4.5. Neuroprotection

Several animal models have raised the possibility of DBS as a neuroprotective therapy. Multiple studies of STN-DBS on 6-OHDA lesioned rodents showed that rats with DBS had less dopaminergic cell loss compared with controls [82-85]. Another study in a MPTP primate model reported that up to 24% of dopaminergic cells were preserved following STN-DBS compared with controls [86]. On the other hand clinical studies have not been able to prove the same concept; a multicenter international DOPA-PET-study did not show any reduction in the loss of dopaminergic terminals [87] and multiple clinical trials reported an increase in motor symptoms over time with DBS. Nonetheless, the animal studies best represented a moderate stage of disease and not the extreme nigral cell loss seen in advanced PD [88].

5. Conclusion

Deep Brain Stimulation for Parkinson's disease was developed based on findings from ablative surgical procedures.
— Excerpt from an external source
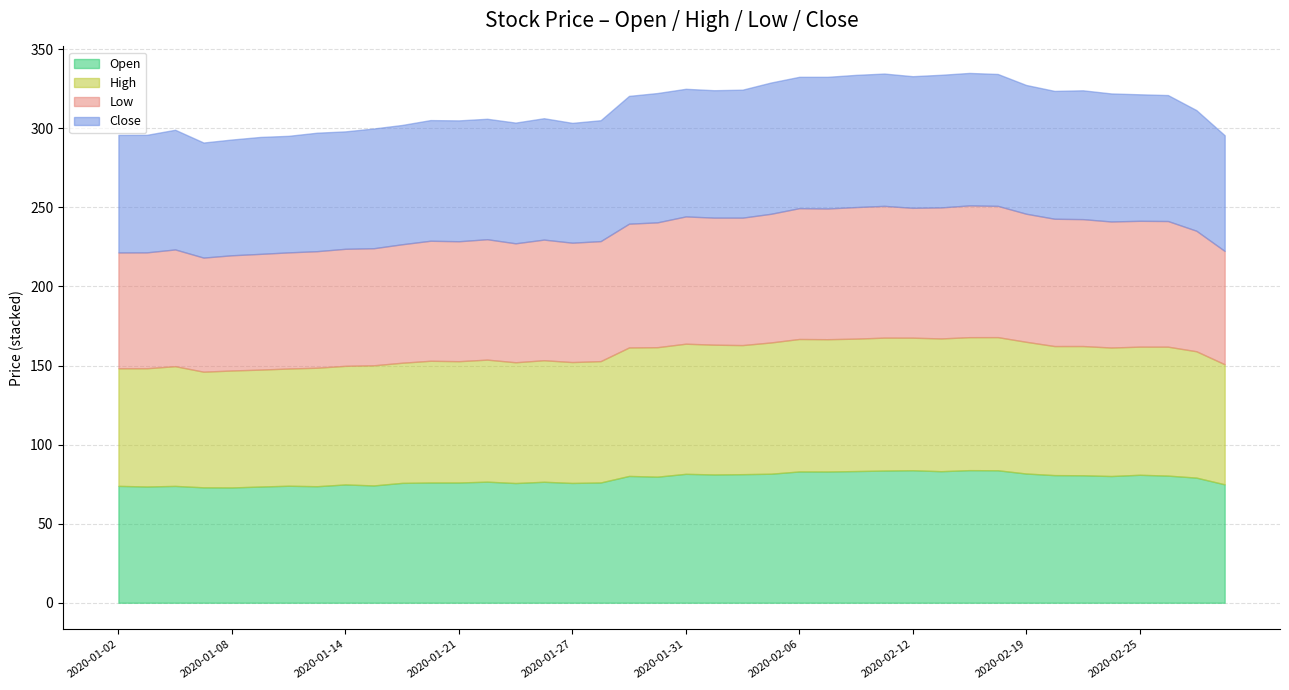

At which label does Low reach its minimum?

2020-02-28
Research into its use decreased with the advent of levodopa but resumed in the early 1990s due to frequent motor complications and symptoms refractory to dopaminergic therapy. In 2002, DBS was approved for late stage PD with motor complications. Even more recently in 2016 Class I evidence led to the approval for earlier intervention in patients who were diagnosed for at least 4 years and exhibited at least 4 months of motor complications. Early interventions require the assessment and follow-up of an interdisciplinary and highly experienced team. Due to the recent approval of earlier intervention, we are missing knowledge regarding the patient progression and the long-term outcomes of the early DBS patients. Nonetheless, extensive education of the healthcare community, especially neurologists, is crucial in order to provide the intervention for appropriately selected candidates. Earlier DBS intervention offers the opportunity to impact PD patients' quality of life and functional ability, providing potential significant symptomatic relief over a longer period of time.